I’m still entering books into it.

It is so absolutely what the Kindle app should be. When you click on a book, it opens the book record, and you can see details about the book, including the book description, whether it’s To Read, In Process, or Finished, including dates that you started and finished, and there’s a field for you to leave your own notes about the book. You can also create lists and organize by lists. Why, why, why does the Kindle app not do this exact thing?

I paid $15 to have the app on all my devices and am slowly — very slowly — working through all the books on my Kindle, adding them to Reading List, and adding my notes, both from that spreadsheet I made and from my previous system, which was leaving a comment on the title page of the book. Not infrequently I have to stop so I can read for a while.

Also sometimes I have to stop so I can look at books for a while. Probably my least favorite part of the app is that it uses something other than straightforward Google or better yet, Amazon, to search for books online. Maybe it’s Google Books? So you’re trying to add a book and you search for it. Ex (slightly unfair, because it’s always been in KU, so not available on Google Books): A Gift of Luck, by Sarah Wynde.

You search on A Gift of Luck. You get approximately 20 results with Luck in their names, but not that one. Next you search on Sarah Wynde. The first entry is A Gift of Thought, okay, but the next few are registers of St. Paul’s Cathedral, of Gloucestershire parish. Another 17 titles seem completely random. Every different way of phrasing your search will get you different results and none of them will be as straightforward as a quick google search on the same terms. Also, in the case of Luck, none of them will find the book. You will have to enter it by hand.

But even though that feature is seriously annoying, among those random titles are probably at least a couple that look interesting enough that I want to learn more. It’s like browsing in a bookstore except with an immense pool of books. Very distracting!
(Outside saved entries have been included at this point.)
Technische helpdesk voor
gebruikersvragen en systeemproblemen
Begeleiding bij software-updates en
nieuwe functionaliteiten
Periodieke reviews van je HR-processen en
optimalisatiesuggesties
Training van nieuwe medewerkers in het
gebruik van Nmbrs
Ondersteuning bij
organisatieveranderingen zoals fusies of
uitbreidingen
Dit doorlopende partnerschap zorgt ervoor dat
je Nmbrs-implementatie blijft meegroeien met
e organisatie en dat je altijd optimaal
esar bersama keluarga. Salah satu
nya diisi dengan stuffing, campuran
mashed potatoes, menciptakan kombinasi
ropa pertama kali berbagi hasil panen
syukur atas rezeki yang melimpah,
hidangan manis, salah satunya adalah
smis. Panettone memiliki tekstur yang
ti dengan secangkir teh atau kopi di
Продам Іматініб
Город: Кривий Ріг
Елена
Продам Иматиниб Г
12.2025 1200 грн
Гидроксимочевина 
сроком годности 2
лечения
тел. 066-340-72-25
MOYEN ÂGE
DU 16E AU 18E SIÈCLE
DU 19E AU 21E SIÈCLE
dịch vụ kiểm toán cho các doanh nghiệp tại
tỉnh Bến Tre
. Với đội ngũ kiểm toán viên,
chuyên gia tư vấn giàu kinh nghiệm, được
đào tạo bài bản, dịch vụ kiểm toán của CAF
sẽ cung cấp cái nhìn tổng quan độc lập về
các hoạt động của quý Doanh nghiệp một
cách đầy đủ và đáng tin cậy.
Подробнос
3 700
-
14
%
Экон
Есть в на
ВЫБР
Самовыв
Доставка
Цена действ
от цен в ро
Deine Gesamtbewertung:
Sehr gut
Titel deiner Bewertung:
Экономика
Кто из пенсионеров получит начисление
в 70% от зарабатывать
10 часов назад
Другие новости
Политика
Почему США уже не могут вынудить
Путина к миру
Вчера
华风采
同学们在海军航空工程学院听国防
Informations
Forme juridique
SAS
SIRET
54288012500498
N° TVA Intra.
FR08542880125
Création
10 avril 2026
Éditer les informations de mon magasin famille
Eventually, of course, I get back to adding the record I was working on to the app, but sometimes not for a while. In fact, this paragraph took me an hour to write because I had to go wander the depths of Amazon for a while, ha. Fortunately, I managed to escape without adding anything to my TBR pile, but I think I should probably get back to working on Serena’s story before I run out of day.

Serena’s story, my other main occupation, is still going slowly. I’m being too critical, I know. Editing should come after drafting! I’m less than 10,000 words into it, far behind where I was hoping to be by now, and I haven’t even gotten the story off the ground. But the characters are chatting, and it’ll get there. Someday. Someday!

Sophie, resting under a hedge instead of returning with the ball. Good thing she’s so cute!